Treating the symptoms of a patient without an attempt to make a diagnosis is bad medicine. For instance, one should not treat a 12-year-old boy with iron deficiency anemia with oral iron supplements. The cause of anemia must be established first. Although the ultimate goal of any therapy is to alleviate patients’ symptoms, this must be done in the context of a clinical diagnosis. Celiac disease is a good example of such a practice.
The fact that abdominal pain or bloating improves with a gluten-free diet is no proof that the patient is suffering from celiac disease. Dietary therapies can have a substantial placebo effect in many gastrointestinal disorders. It must be remembered that celiac disease is a permanent sensitivity to gluten and the diet must be strictly gluten-free—forever—with no exceptions. Gluten sensitivity is not analogous to lactose intolerance, which is a noninflammatory, dose-related problem. Celiac disease is an all-or-nothing phenomenon: an individual either has it or does not. Even small amounts of gluten can cause intestinal mucosal injury. If this goes unchecked, the patient is at risk of developing serious complications like osteoporosis and cancer.

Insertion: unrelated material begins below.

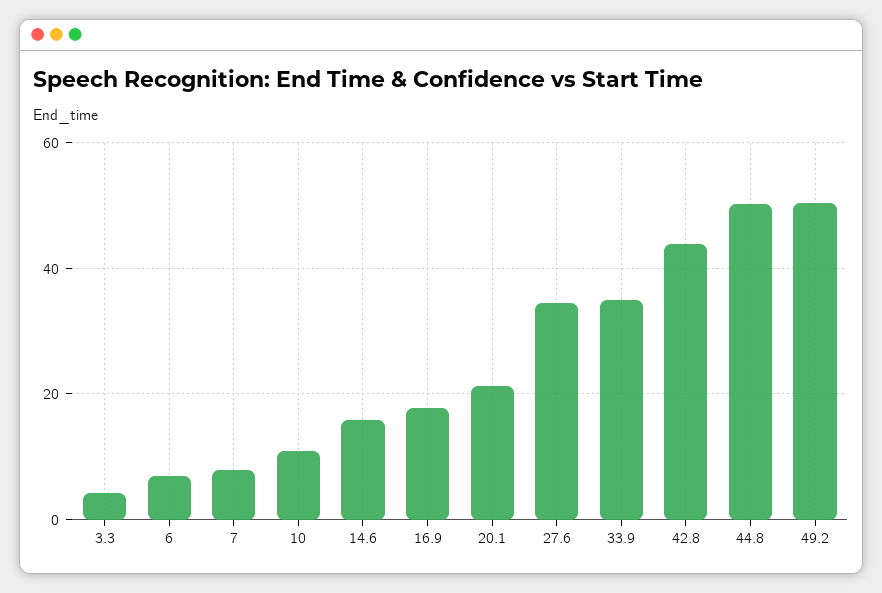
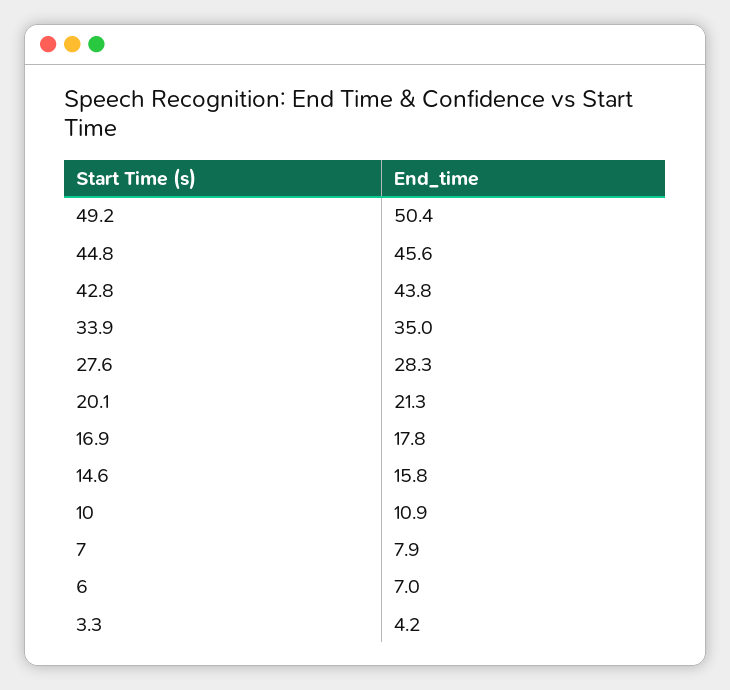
27.6: 34 -> 28.3
44.8: 50 -> 45.6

It is common for the physician (or individuals themselves) to put the patient on a trial gluten-free diet based on symptoms alone. The symptoms might improve; however, the patient soon realizes that a strict gluten-free diet is not easy to follow. The diet is costly, complex, and socially restrictive. Now the patient wants to know if celiac disease is truly present so that he or she can liberalize the diet, and a referral is made. Those of us who work in the field know how difficult this situation is for the patients, their families, and gastroenterologists.
The focus should be on improving awareness of celiac disease and advocating wider availability of serologic screening and timely access to endoscopy, rather than empirical therapy of this lifelong disorder.